So, on Friday, which happened to be the fourth anniversary of meeting Lotus for the first time, it was time for Lotus' Kindergarten Orientation.
She was nervous. Heck with her, I was nervous.
Her questions were simple--would the teachers be nice? Would the other kids be nice?
Mine were not so simple.
Would there be other Asians in her class?
Would she be bullied?
Would she bully?
Would school take her love of learning and make it horrible?
Would she be safe?
These are just the top five--I have so many more questions as I'm watching my baby turn into my child.
So together we walked to school and sat with other parents and their kids. I started to make some introductions but Lotus had a death grip on my hand and so we talked and looked around. I looked at the folder with the agenda for the afternoon and it had that the kids would go to the kindergarten room and the principal and others would talk to the parents. I started explaining this to Lotus and her eyes started to fill with tears.

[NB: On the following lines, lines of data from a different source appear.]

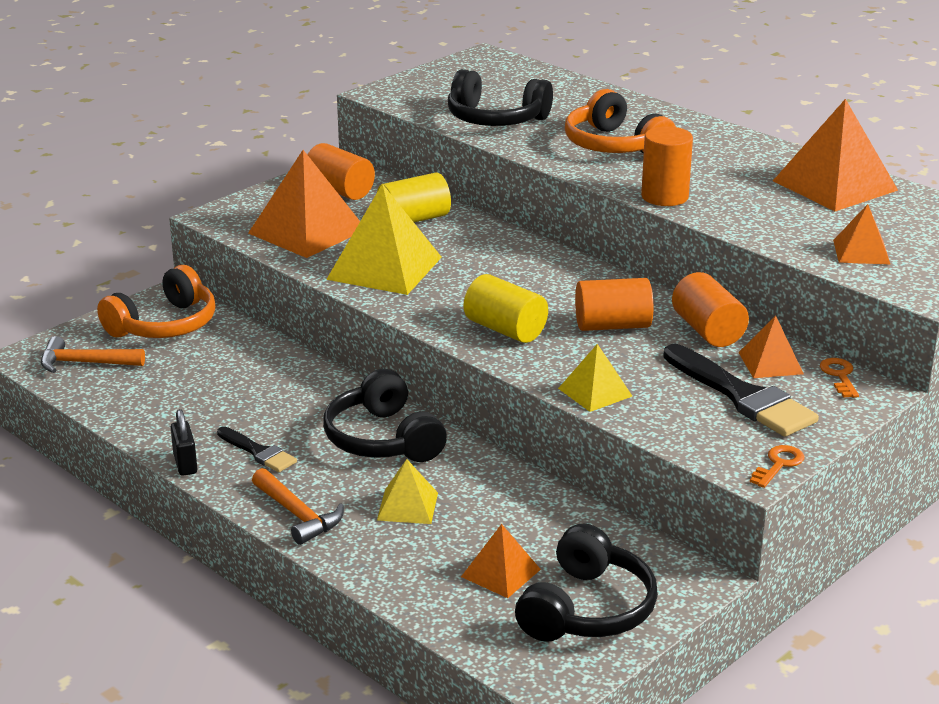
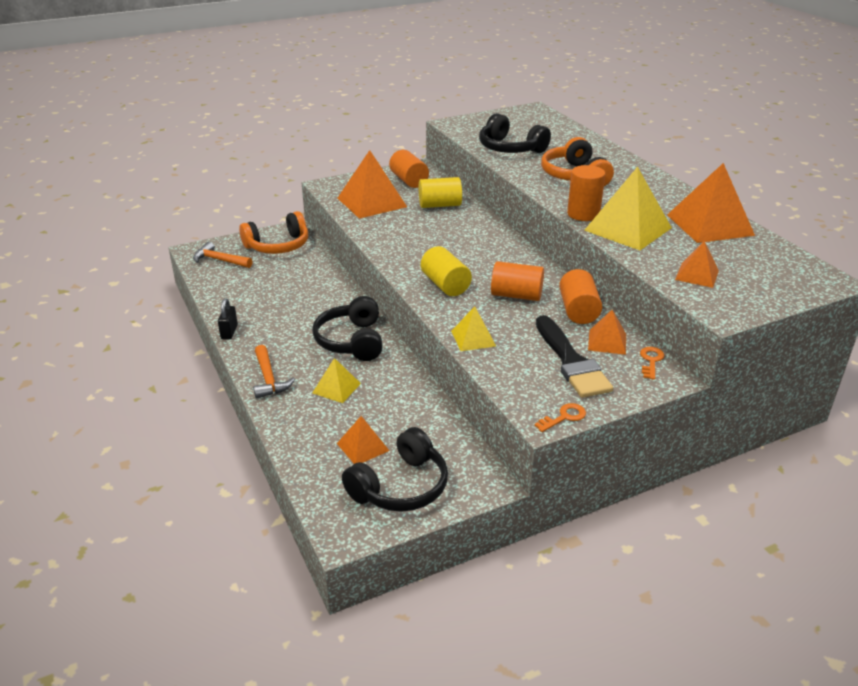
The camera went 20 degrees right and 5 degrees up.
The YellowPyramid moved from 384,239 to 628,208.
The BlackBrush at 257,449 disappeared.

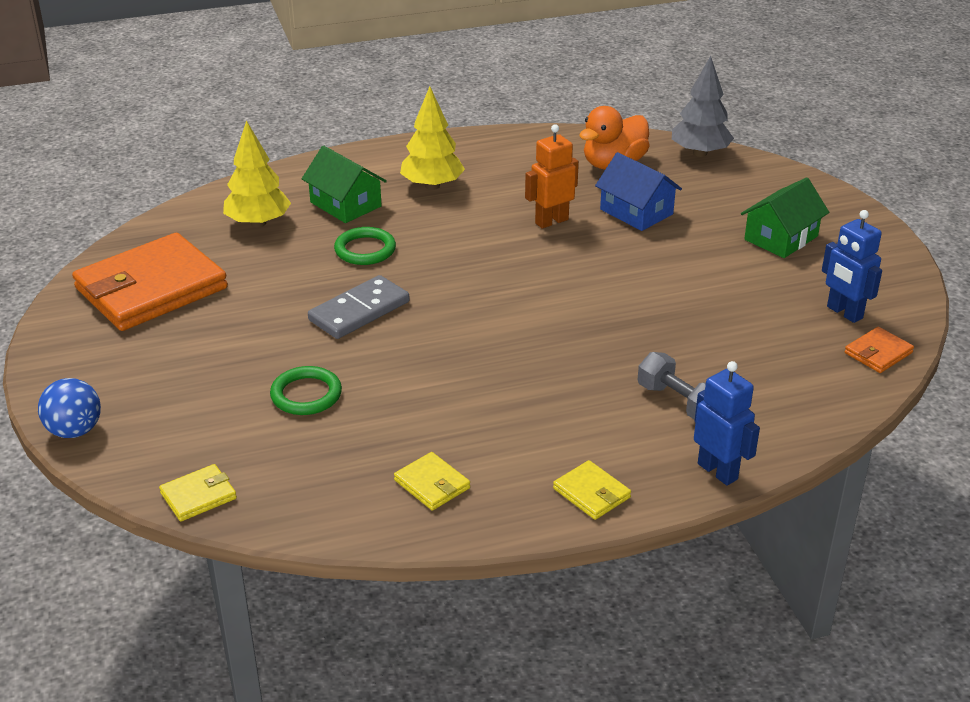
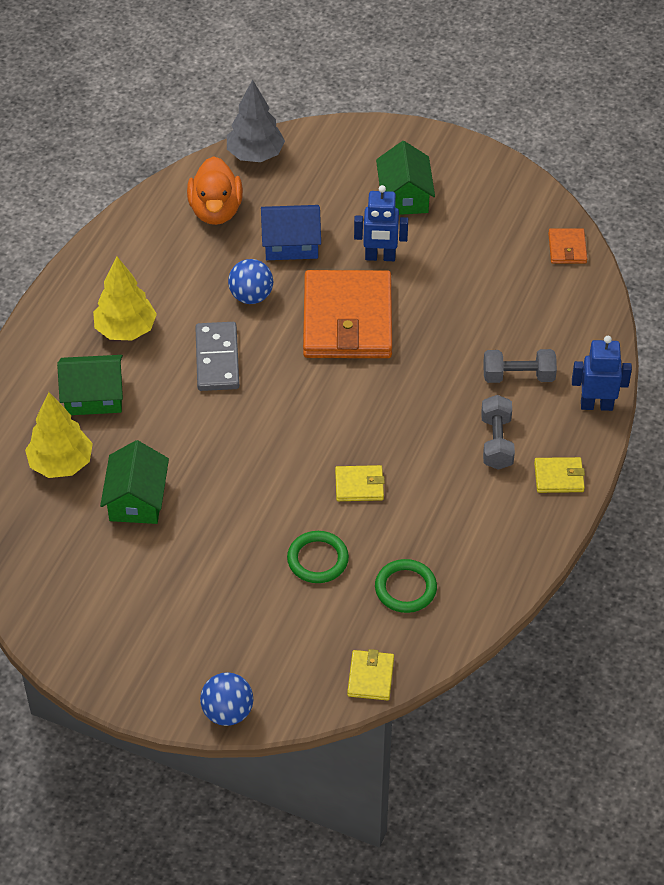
The camera went 50 degrees left and 15 degrees up.
The OrangeRobot at 552,176 was replaced by the BlueBall at 250,281.
The BlueRobot moved from 852,266 to 381,223.
The GreenRing moved from 365,246 to 406,586.
The OrangeWallet moved from 150,282 to 347,314.
The GreyDomino moved from 359,307 to 217,356.
The YellowWallet moved from 432,481 to 360,483.
The GreyDumbbell at 498,432 appeared.
The GreenHouse at 134,482 appeared.

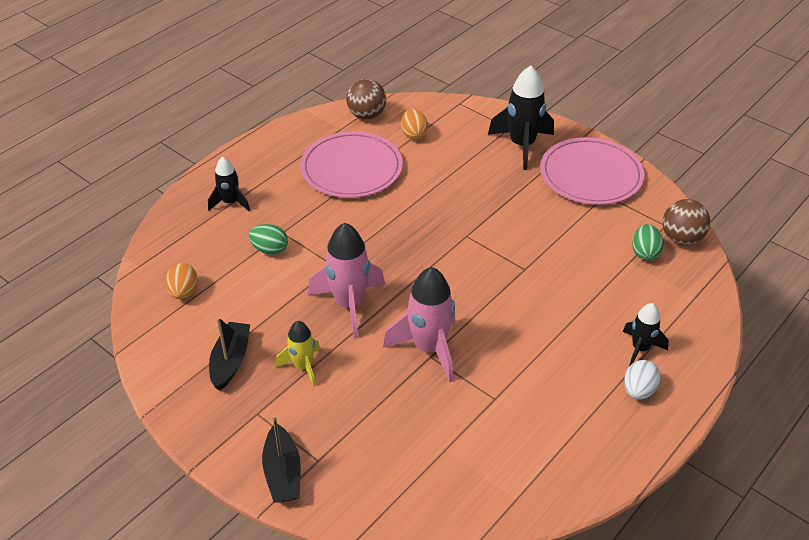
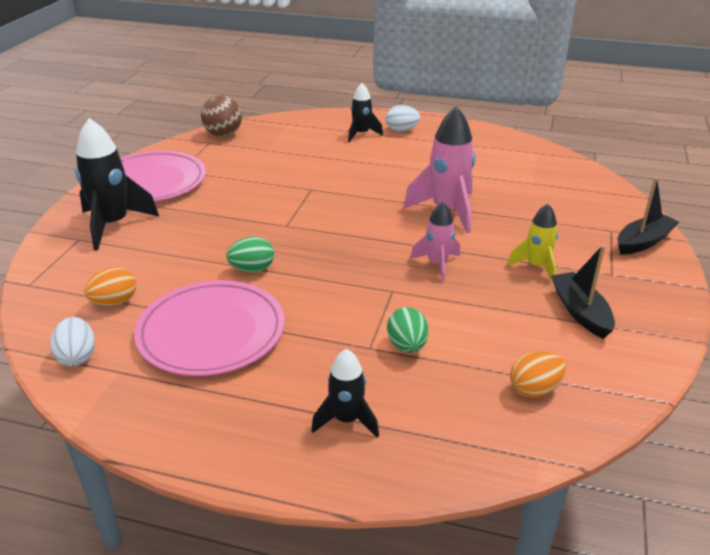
The camera went 115 degrees left and 10 degrees down.
The BrownBall at 366,99 was replaced by the WhiteEgg at 72,341.
The PinkRocket at 346,281 changed to 0.58 times the size.
The GreenEgg moved from 648,242 to 250,254.
The BlackBoat at 229,353 turned 90 degrees clockwise.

I hugged her and she quieted as the orientation began.
First off a bunch of the current kindergarten class came out and sang songs. Yay. Lotus loves to sing and dance. They sang 4 and she knew all but 1 and the one she didn't know looked like fun. Then the teacher asked that the kindergarteners-to-be line up. Lotus hugged me.
"You're not going home?"
"Not without you." She thought about it and rested her head on me for a little. She watched other kids go on the line.
A few other kids were having fits. The one on the chair next to us was not leaving her mom. Lotus went over to her and said "want to go together?" The response from the other child was decidedly negative. Lotus came back, gave me a hug and stood on the line with the other kids. Her chin was quivering, just a little, but she met my eyes and smiled at me. As they walked out she waved at me and I waved back. Then, as she had done four years before, she lifted her head and looked into what comes next. Someone said something to her so my last image of her at that moment was walking away, head held high, with a little smile.
I didn't hear the first part of the discussion because I was musing about how brave my little girl is. How she walked into what came next with a smile on her face. I thought of the smiles we got shortly after we met her, when she was playing cute. I remember how breathtaking it was when we saw her real smile--the one with her dimple--four days later. I thought of how the journey from baby to child never takes as long as you think it will.
I thought of the song I first sung to her. You'll Be in my Heart from Tarzan. More specifically the second verse.
"For one so small, you seem so strong.
My arms will hold you keep you safe and warm.
This bond between us, can't be broken.
I will be here, don't you cry."
I lifted my head. Smiled. Then I listened to the rules that I, as a kindergarten parent would be expected to follow. I added a few. Be brave. Smile. Walk into the future with head held high.